*WORK ORDER*. Return the following from the records below: each line, word for word, starting with the line that contains "- If the size" and going on through the line that contains "- The Greedy", with nothing outside that range.

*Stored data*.
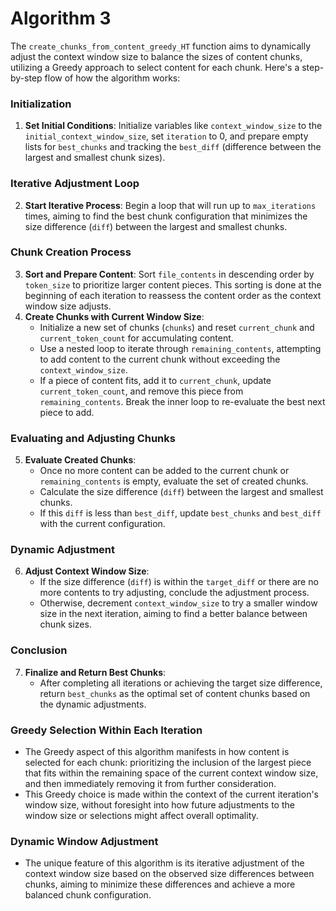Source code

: # Algorithm 3

The `create_chunks_from_content_greedy_HT` function aims to dynamically adjust the context window size to balance the sizes of content chunks, utilizing a Greedy approach to select content for each chunk. Here's a step-by-step flow of how the algorithm works:

### Initialization
1. **Set Initial Conditions**: Initialize variables like `context_window_size` to the `initial_context_window_size`, set `iteration` to 0, and prepare empty lists for `best_chunks` and tracking the `best_diff` (difference between the largest and smallest chunk sizes).

### Iterative Adjustment Loop
2. **Start Iterative Process**: Begin a loop that will run up to `max_iterations` times, aiming to find the best chunk configuration that minimizes the size difference (`diff`) between the largest and smallest chunks.

### Chunk Creation Process
3. **Sort and Prepare Content**: Sort `file_contents` in descending order by `token_size` to prioritize larger content pieces. This sorting is done at the beginning of each iteration to reassess the content order as the context window size adjusts.
4. **Create Chunks with Current Window Size**: 
   - Initialize a new set of chunks (`chunks`) and reset `current_chunk` and `current_token_count` for accumulating content.
   - Use a nested loop to iterate through `remaining_contents`, attempting to add content to the current chunk without exceeding the `context_window_size`.
   - If a piece of content fits, add it to `current_chunk`, update `current_token_count`, and remove this piece from `remaining_contents`. Break the inner loop to re-evaluate the best next piece to add.

### Evaluating and Adjusting Chunks
5. **Evaluate Created Chunks**:
   - Once no more content can be added to the current chunk or `remaining_contents` is empty, evaluate the set of created chunks.
   - Calculate the size difference (`diff`) between the largest and smallest chunks.
   - If this `diff` is less than `best_diff`, update `best_chunks` and `best_diff` with the current configuration.

### Dynamic Adjustment
6. **Adjust Context Window Size**:
   - If the size difference (`diff`) is within the `target_diff` or there are no more contents to try adjusting, conclude the adjustment process.
   - Otherwise, decrement `context_window_size` to try a smaller window size in the next iteration, aiming to find a better balance between chunk sizes.

### Conclusion
7. **Finalize and Return Best Chunks**:
   - After completing all iterations or achieving the target size difference, return `best_chunks` as the optimal set of content chunks based on the dynamic adjustments.

### Greedy Selection Within Each Iteration
- The Greedy aspect of this algorithm manifests in how content is selected for each chunk: prioritizing the inclusion of the largest piece that fits within the remaining space of the current context window size, and then immediately removing it from further consideration.
- This Greedy choice is made within the context of the current iteration's window size, without foresight into how future adjustments to the window size or selections might affect overall optimality.

### Dynamic Window Adjustment
- The unique feature of this algorithm is its iterative adjustment of the context window size based on the observed size differences between chunks, aiming to minimize these differences and achieve a more balanced chunk configuration.




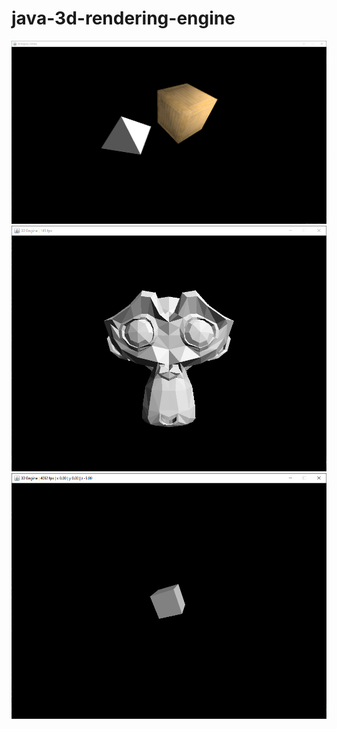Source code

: # java-3d-rendering-engine
![Textured Cube](texturedCubeWithGouraudLighting.png)
![Suzanne, Blender's test model](Suzanne.png)
![Rotating Cube](Cube.png)
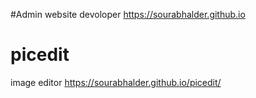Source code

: #Admin
website devoloper
https://sourabhalder.github.io
# picedit
image editor
https://sourabhalder.github.io/picedit/

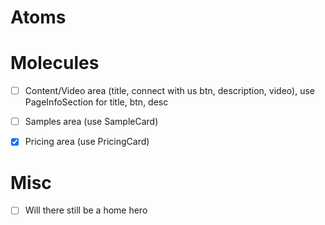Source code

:# Atoms

# Molecules
- [ ] Content/Video area (title, connect with us btn, description, video), use PageInfoSection for title, btn, desc
- [ ] Samples area (use SampleCard)
- [x] Pricing area (use PricingCard)


# Misc
- [ ] Will there still be a home hero
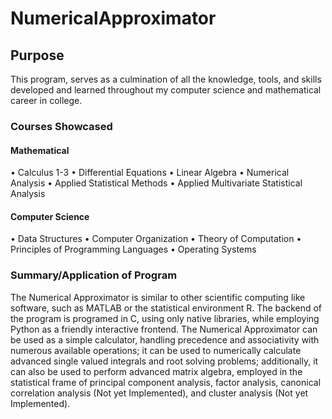 # NumericalApproximator

## Purpose
This program, serves as a culmination of all the knowledge, tools, and skills developed and learned throughout my computer science and mathematical career in college.

### Courses Showcased
 
#### Mathematical 
•	Calculus 1-3
•	Differential Equations
•	Linear Algebra
•	Numerical Analysis
•	Applied Statistical Methods
•	Applied Multivariate Statistical Analysis
#### Computer Science
•	Data Structures
•	Computer Organization
•	Theory of Computation
•	Principles of Programming Languages
•	Operating Systems
 
### Summary/Application of Program
The Numerical Approximator is similar to other scientific computing like software, such as MATLAB or the statistical environment R. The backend of the program is programed in C, using only native libraries, while employing Python as a friendly interactive frontend.
The Numerical Approximator can be used as a simple calculator, handling precedence and associativity with numerous available operations; it can be used to numerically calculate advanced single valued integrals and root solving problems; additionally, it can also be used to perform advanced matrix algebra, employed in the statistical frame of principal component analysis, factor analysis, canonical correlation analysis (Not yet Implemented), and cluster analysis (Not yet Implemented).

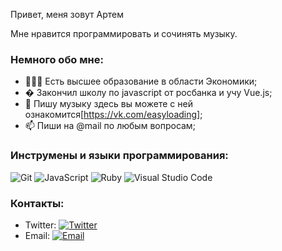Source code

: Привет, меня зовут Артем

Мне нравится программировать и сочинять музыку.

### Немного обо мне:

- 👨🏽‍💻 Есть высшее образование в области Экономики; 
- � Закончил школу по  javascript от росбанка и учу Vue.js;
- 💼 Пишу музыку здесь вы можете с ней ознакомится[https://vk.com/easyloading];
- 📫 Пиши на @mail по любым вопросам;

### Инструмены и языки программирования:

![Git](https://img.shields.io/badge/Git-F05032?style=flat-square&logo=Git&logoColor=white)
![JavaScript](https://img.shields.io/badge/JavaScript-F7DF1E?style=flat-square&logo=JavaScript&logoColor=white)
![Ruby](https://img.shields.io/badge/ruby-ruby%20on%20rails-red)
![Visual Studio Code](https://img.shields.io/badge/Visual_Studio_Code-007ACC?style=flat-square&logo=Visual-Studio-Code&logoColor=white)

### Контакты:

- Twitter: [![Twitter](https://img.shields.io/badge/@AlbertAbdilim-1DA1F2?style=flat-square&logo=twitter&logoColor=white)](https://twitter.com/chamshell_) 
- Email: [![Email](https://img.shields.io/badge/albert.abdilim@foxmail.com-D14836?style=flat-square&logo=gmail&logoColor=white)](mailto:artem.shvalev.front@gmail.com)
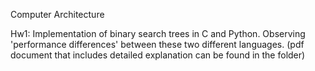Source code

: Computer Architecture

Hw1: Implementation of binary search trees in C and Python. Observing 'performance differences' between these two different languages. (pdf document that includes detailed explanation can be found in the folder)
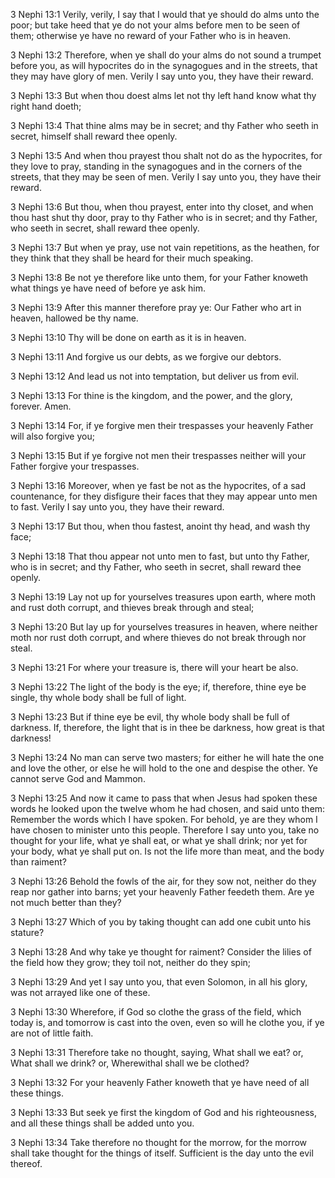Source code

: 3 Nephi 13:1 Verily, verily, I say that I would that ye should do alms
unto the poor; but take heed that ye do not your alms before men to be
seen of them; otherwise ye have no reward of your Father who is in
heaven.

3 Nephi 13:2 Therefore, when ye shall do your alms do not sound a
trumpet before you, as will hypocrites do in the synagogues and in the
streets, that they may have glory of men. Verily I say unto you, they
have their reward.

3 Nephi 13:3 But when thou doest alms let not thy left hand know what
thy right hand doeth;

3 Nephi 13:4 That thine alms may be in secret; and thy Father who seeth
in secret, himself shall reward thee openly.

3 Nephi 13:5 And when thou prayest thou shalt not do as the hypocrites,
for they love to pray, standing in the synagogues and in the corners of
the streets, that they may be seen of men. Verily I say unto you, they
have their reward.

3 Nephi 13:6 But thou, when thou prayest, enter into thy closet, and
when thou hast shut thy door, pray to thy Father who is in secret; and
thy Father, who seeth in secret, shall reward thee openly.

3 Nephi 13:7 But when ye pray, use not vain repetitions, as the heathen,
for they think that they shall be heard for their much speaking.

3 Nephi 13:8 Be not ye therefore like unto them, for your Father knoweth
what things ye have need of before ye ask him.

3 Nephi 13:9 After this manner therefore pray ye: Our Father who art in
heaven, hallowed be thy name.

3 Nephi 13:10 Thy will be done on earth as it is in heaven.

3 Nephi 13:11 And forgive us our debts, as we forgive our debtors.

3 Nephi 13:12 And lead us not into temptation, but deliver us from evil.

3 Nephi 13:13 For thine is the kingdom, and the power, and the glory,
forever. Amen.

3 Nephi 13:14 For, if ye forgive men their trespasses your heavenly
Father will also forgive you;

3 Nephi 13:15 But if ye forgive not men their trespasses neither will
your Father forgive your trespasses.

3 Nephi 13:16 Moreover, when ye fast be not as the hypocrites, of a sad
countenance, for they disfigure their faces that they may appear unto
men to fast. Verily I say unto you, they have their reward.

3 Nephi 13:17 But thou, when thou fastest, anoint thy head, and wash thy
face;

3 Nephi 13:18 That thou appear not unto men to fast, but unto thy
Father, who is in secret; and thy Father, who seeth in secret, shall
reward thee openly.

3 Nephi 13:19 Lay not up for yourselves treasures upon earth, where moth
and rust doth corrupt, and thieves break through and steal;

3 Nephi 13:20 But lay up for yourselves treasures in heaven, where
neither moth nor rust doth corrupt, and where thieves do not break
through nor steal.

3 Nephi 13:21 For where your treasure is, there will your heart be also.

3 Nephi 13:22 The light of the body is the eye; if, therefore, thine eye
be single, thy whole body shall be full of light.

3 Nephi 13:23 But if thine eye be evil, thy whole body shall be full of
darkness. If, therefore, the light that is in thee be darkness, how
great is that darkness!

3 Nephi 13:24 No man can serve two masters; for either he will hate the
one and love the other, or else he will hold to the one and despise the
other. Ye cannot serve God and Mammon.

3 Nephi 13:25 And now it came to pass that when Jesus had spoken these
words he looked upon the twelve whom he had chosen, and said unto them:
Remember the words which I have spoken. For behold, ye are they whom I
have chosen to minister unto this people. Therefore I say unto you, take
no thought for your life, what ye shall eat, or what ye shall drink; nor
yet for your body, what ye shall put on. Is not the life more than meat,
and the body than raiment?

3 Nephi 13:26 Behold the fowls of the air, for they sow not, neither do
they reap nor gather into barns; yet your heavenly Father feedeth them.
Are ye not much better than they?

3 Nephi 13:27 Which of you by taking thought can add one cubit unto his
stature?

3 Nephi 13:28 And why take ye thought for raiment? Consider the lilies
of the field how they grow; they toil not, neither do they spin;

3 Nephi 13:29 And yet I say unto you, that even Solomon, in all his
glory, was not arrayed like one of these.

3 Nephi 13:30 Wherefore, if God so clothe the grass of the field, which
today is, and tomorrow is cast into the oven, even so will he clothe
you, if ye are not of little faith.

3 Nephi 13:31 Therefore take no thought, saying, What shall we eat? or,
What shall we drink? or, Wherewithal shall we be clothed?

3 Nephi 13:32 For your heavenly Father knoweth that ye have need of all
these things.

3 Nephi 13:33 But seek ye first the kingdom of God and his
righteousness, and all these things shall be added unto you.

3 Nephi 13:34 Take therefore no thought for the morrow, for the morrow
shall take thought for the things of itself. Sufficient is the day unto
the evil thereof.
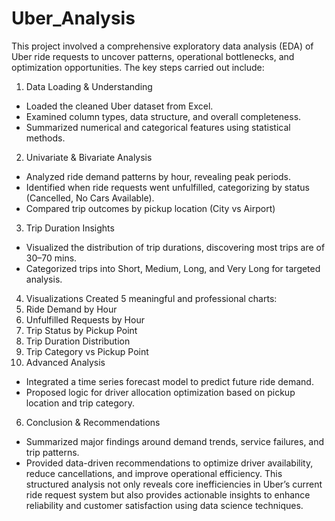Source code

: # Uber_Analysis
This project involved a comprehensive exploratory data analysis (EDA) of Uber ride requests
to uncover patterns, operational bottlenecks, and optimization opportunities. The key steps
carried out include:
 1. Data Loading & Understanding
* Loaded the cleaned Uber dataset from Excel.
* Examined column types, data structure, and overall completeness.
* Summarized numerical and categorical features using statistical methods.
 2. Univariate & Bivariate Analysis
* Analyzed ride demand patterns by hour, revealing peak periods.
* Identified when ride requests went unfulfilled, categorizing by status (Cancelled, No
Cars Available).
* Compared trip outcomes by pickup location (City vs Airport)
 3. Trip Duration Insights
* Visualized the distribution of trip durations, discovering most trips are of 30–70 mins.
* Categorized trips into Short, Medium, Long, and Very Long for targeted analysis.
 4. Visualizations
Created 5 meaningful and professional charts:
1. Ride Demand by Hour
2. Unfulfilled Requests by Hour
3. Trip Status by Pickup Point
4. Trip Duration Distribution
5. Trip Category vs Pickup Point
 5. Advanced Analysis
* Integrated a time series forecast model to predict future ride demand.
* Proposed logic for driver allocation optimization based on pickup location and trip
category.
6. Conclusion & Recommendations
* Summarized major findings around demand trends, service failures, and trip patterns.
*  Provided data-driven recommendations to optimize driver availability, reduce
cancellations, and improve operational efficiency.
  This structured analysis not only reveals core inefficiencies in Uber’s current ride request
  system but also provides actionable insights to enhance reliability and customer satisfaction
  using data science techniques.
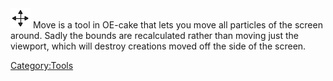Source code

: <img src="/images/Move.png" title="Move.png" width="32" height="32" alt="Move.png" />
Move is a tool in OE-cake that lets you move all particles of the screen around. Sadly the bounds are recalculated rather than moving just the viewport, which will destroy creations moved off the side of the screen.

[Category:Tools](/Category_Tools.md "Category:Tools")
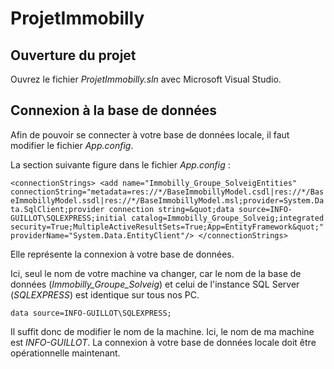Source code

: # ProjetImmobilly

## Ouverture du projet
Ouvrez le fichier *ProjetImmobilly.sln* avec Microsoft Visual Studio.

## Connexion à la base de données
Afin de pouvoir se connecter à votre base de données locale, il faut modifier le fichier *App.config*.

La section suivante figure dans le fichier *App.config* : 

 `<connectionStrings>
    <add name="Immobilly_Groupe_SolveigEntities" connectionString="metadata=res://*/BaseImmobillyModel.csdl|res://*/BaseImmobillyModel.ssdl|res://*/BaseImmobillyModel.msl;provider=System.Data.SqlClient;provider connection string=&quot;data source=INFO-GUILLOT\SQLEXPRESS;initial catalog=Immobilly_Groupe_Solveig;integrated security=True;MultipleActiveResultSets=True;App=EntityFramework&quot;" providerName="System.Data.EntityClient"/>
  </connectionStrings>`
  
  Elle représente la connexion à votre base de données.
  
  Ici, seul le nom de votre machine va changer, car le nom de la base de données (*Immobilly_Groupe_Solveig*) et celui de l'instance SQL Server (*SQLEXPRESS*) est identique sur tous nos PC.
  
  `data source=INFO-GUILLOT\SQLEXPRESS;`
  
  Il suffit donc de modifier le nom de la machine. Ici, le nom de ma machine est *INFO-GUILLOT*.
  La connexion à votre base de données locale doit être opérationnelle maintenant.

*REPLY TO THE TASK*.
   - If the size difference (`diff`) is within the `target_diff` or there are no more contents to try adjusting, conclude the adjustment process.
   - Otherwise, decrement `context_window_size` to try a smaller window size in the next iteration, aiming to find a better balance between chunk sizes.

### Conclusion
7. **Finalize and Return Best Chunks**:
   - After completing all iterations or achieving the target size difference, return `best_chunks` as the optimal set of content chunks based on the dynamic adjustments.

### Greedy Selection Within Each Iteration
- The Greedy aspect of this algorithm manifests in how content is selected for each chunk: prioritizing the inclusion of the largest piece that fits within the remaining space of the current context window size, and then immediately removing it from further consideration.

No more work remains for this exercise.